Shan miró la lata de cerveza de Maureen.
– ¿Cómo coño puedes beberte esa mierda? Sabe a etanol.
– Sí -dijo Maureen-. Por eso me gusta. ¿Cómo sabes todo esto, Shan?
– Como te he dicho, es una larga historia -dijo él, y bajó la cabeza hacia el vaso de whisky, disfrutando del aroma. Soltó un suspiro y miró por la ventana-. Fue hace poco, fui a trabajar un día y antes de ponerme el uniforme, una de las limpiadoras entró corriendo en la sala de personal. Alguien estaba llorando en los servicios. Entré. -Shan hablaba deprisa y en voz baja como si estuviera haciendo el informe de un caso-. Era Iona. Estaba en uno de los servicios. No pude hacerla salir. Trepé por la pared. Estaba sentada en el suelo con las bragas bajadas hasta los tobillos. Se estaba rascando, se rascaba el coño. Conseguí que parara y le dije que iba a llevarla arriba a que la viera un médico. Empezó a rascarse otra vez.
Shan cogió otro de los cigarrillos de Maureen sin pedírselo, lo encendió y se acabó lo que le quedaba de whisky antes de sacar el humo.
– ¿Cuándo fue eso? -le preguntó Maureen.
– Hace ocho… -dijo, y se rascó la frente mientras pensaba en ello-. ¿Ocho? No, hace nueve semanas.
– ¿Siete semanas antes de que mataran a Douglas? -dijo Maureen.

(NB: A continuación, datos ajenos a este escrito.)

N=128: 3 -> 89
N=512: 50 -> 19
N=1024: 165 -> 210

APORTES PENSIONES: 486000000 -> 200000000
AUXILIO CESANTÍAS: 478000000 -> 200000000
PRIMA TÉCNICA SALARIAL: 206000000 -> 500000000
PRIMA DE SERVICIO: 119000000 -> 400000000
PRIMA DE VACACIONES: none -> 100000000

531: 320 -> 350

– Sí. Conocía a Iona del Northern. Yo trabajaba en la sala Jorge I cuando se produjeron las misteriosas violaciones. Nos trasladaron a todos, incluso al personal femenino. A los que estaban contratados a través de una oficina de empleo los mandaron a sus casas y no volvieron a trabajar más. Ése fue el caso de Jill McLaughlin. Iban a darle un trabajo de jornada completa en el Northern y no volvió a trabajar.
– Por eso se puso tan nerviosa cuando la llamé.

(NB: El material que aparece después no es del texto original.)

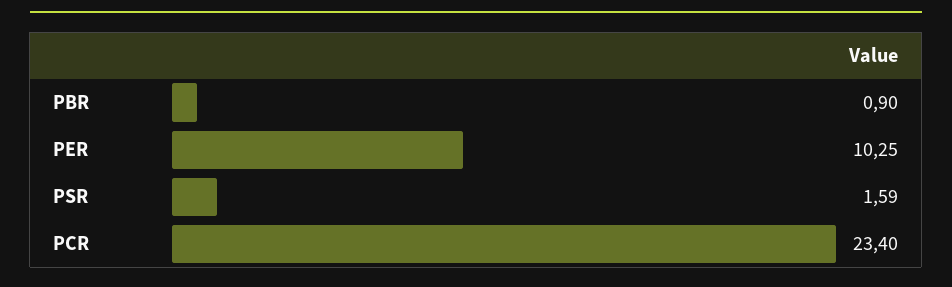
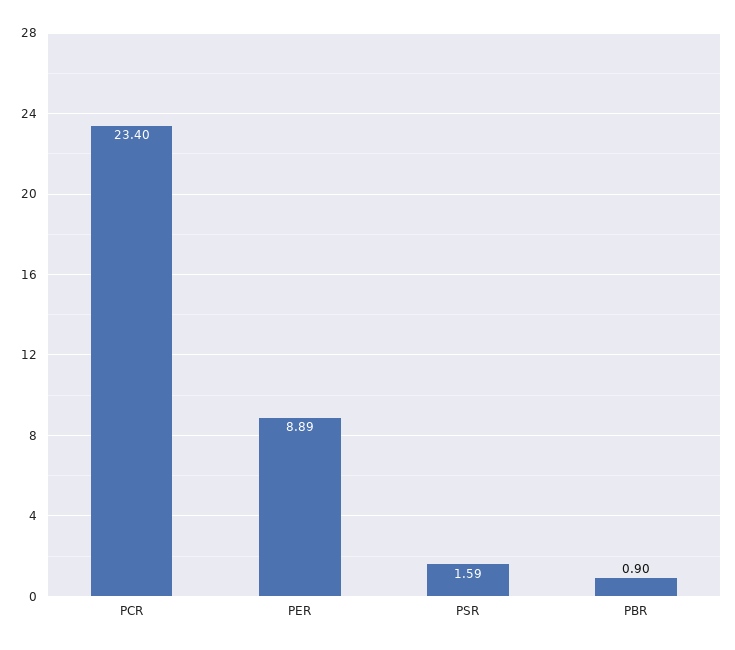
PER: 10.25 -> 8.89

– Sí. Sólo se quedó el personal con más antigüedad, ellos no quedaron estigmatizados. No sabíamos que habían violado a Iona. No tenía marcas de cuerdas, nadie sospechó nada. Supongo que sabes a qué me refiero cuando hablo de marcas de cuerdas.
– Yvonne Urquhart todavía tiene una en el tobillo.
– ¿Yvonne? -dijo, y se le iluminó la cara-. ¿Cómo está? ¿La has visto?
– Será mejor que no te cuente cómo está Yvonne…
Shan la miró atentamente.
– Ya, de todas formas puedo imaginármelo -dijo, y su voz se volvió un susurro-. Yvonne tuvo una apoplejía… después… Así que, bueno, Iona no quiso subir conmigo. Me dijo que quería irse a casa, sólo decía eso, que quería irse a casa. Decidí llevarla a su casa, y quedarme con ella hasta que le pasara el ataque de pánico, limitar el dolor. No hablaba. Cuando llegamos a su casa, me dijo que él le había hecho daño. Ella sabía a qué se refería y yo sabía lo que me estaba contando. Le pregunté si quería que fuéramos a la policía y empezó a rascarse la piel otra vez, así que la llevé a la Clínica Dowling a que la viera Jane Scoular. Allí todo son mujeres y la ingresaron de urgencia. Al día siguiente, se colgó en los servicios del personal.